* _Exercise details_:
Search each line below for the word "wrist" and list those that contain it.

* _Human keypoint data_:
########################################

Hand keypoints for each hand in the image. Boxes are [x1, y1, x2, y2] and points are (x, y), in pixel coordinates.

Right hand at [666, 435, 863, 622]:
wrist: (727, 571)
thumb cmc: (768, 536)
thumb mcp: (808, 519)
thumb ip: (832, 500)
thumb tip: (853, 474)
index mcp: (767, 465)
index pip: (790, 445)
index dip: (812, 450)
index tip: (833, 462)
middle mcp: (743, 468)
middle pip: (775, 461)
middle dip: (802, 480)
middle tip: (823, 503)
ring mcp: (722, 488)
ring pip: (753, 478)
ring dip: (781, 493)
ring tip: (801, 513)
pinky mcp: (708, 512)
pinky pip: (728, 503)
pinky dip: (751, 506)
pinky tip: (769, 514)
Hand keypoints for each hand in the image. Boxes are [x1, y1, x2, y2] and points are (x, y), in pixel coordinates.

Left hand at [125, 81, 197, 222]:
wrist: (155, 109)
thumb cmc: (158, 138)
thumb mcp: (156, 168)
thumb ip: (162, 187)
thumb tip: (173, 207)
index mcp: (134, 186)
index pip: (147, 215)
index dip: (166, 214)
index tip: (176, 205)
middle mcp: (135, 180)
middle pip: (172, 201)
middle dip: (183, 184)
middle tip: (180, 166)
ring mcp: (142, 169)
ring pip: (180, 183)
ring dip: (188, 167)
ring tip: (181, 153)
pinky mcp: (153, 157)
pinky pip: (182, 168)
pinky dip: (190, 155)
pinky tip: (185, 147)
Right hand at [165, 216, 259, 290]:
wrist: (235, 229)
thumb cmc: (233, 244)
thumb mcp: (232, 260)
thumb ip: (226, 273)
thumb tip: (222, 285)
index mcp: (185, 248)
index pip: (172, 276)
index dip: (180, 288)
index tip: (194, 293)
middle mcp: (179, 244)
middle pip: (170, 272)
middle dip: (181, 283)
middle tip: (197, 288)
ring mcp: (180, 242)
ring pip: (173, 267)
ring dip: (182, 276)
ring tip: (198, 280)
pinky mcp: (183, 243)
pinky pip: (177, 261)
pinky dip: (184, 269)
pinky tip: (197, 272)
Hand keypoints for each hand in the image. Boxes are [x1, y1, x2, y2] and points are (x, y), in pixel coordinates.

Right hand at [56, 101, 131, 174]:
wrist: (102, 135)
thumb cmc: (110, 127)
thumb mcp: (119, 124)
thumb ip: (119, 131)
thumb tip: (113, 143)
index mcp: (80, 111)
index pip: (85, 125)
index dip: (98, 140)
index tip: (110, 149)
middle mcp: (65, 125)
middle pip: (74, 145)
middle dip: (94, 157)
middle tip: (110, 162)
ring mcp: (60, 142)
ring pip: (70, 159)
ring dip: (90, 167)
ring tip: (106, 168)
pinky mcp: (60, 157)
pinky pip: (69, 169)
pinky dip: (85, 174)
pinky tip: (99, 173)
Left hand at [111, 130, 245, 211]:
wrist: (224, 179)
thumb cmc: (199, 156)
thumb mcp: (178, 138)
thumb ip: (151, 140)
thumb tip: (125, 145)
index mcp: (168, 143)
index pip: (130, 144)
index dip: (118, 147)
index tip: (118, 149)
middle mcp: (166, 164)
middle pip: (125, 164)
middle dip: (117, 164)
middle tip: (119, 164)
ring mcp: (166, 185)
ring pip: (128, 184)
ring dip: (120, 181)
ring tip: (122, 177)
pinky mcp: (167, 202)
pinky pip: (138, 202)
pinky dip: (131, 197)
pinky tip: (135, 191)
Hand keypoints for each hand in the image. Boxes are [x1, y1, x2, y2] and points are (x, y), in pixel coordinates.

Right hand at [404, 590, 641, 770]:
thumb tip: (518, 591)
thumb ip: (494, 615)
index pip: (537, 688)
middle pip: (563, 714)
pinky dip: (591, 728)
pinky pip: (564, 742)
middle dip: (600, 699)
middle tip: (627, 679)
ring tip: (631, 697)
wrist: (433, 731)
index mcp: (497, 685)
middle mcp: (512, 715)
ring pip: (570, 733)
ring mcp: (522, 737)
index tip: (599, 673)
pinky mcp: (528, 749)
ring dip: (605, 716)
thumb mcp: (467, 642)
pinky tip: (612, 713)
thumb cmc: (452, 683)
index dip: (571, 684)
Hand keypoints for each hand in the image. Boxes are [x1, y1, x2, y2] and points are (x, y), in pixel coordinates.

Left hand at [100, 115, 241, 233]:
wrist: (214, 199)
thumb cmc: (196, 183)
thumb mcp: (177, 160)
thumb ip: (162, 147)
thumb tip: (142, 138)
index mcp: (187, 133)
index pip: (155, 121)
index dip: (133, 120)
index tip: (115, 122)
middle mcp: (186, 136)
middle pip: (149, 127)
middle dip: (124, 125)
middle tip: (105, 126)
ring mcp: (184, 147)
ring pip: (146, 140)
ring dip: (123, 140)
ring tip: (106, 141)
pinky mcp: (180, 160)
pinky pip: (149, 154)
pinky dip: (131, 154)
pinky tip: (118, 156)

########################################

* _Solution_:
wrist: (727, 571)
wrist: (155, 109)
wrist: (235, 229)
wrist: (102, 135)
wrist: (224, 179)
wrist: (433, 731)
wrist: (214, 199)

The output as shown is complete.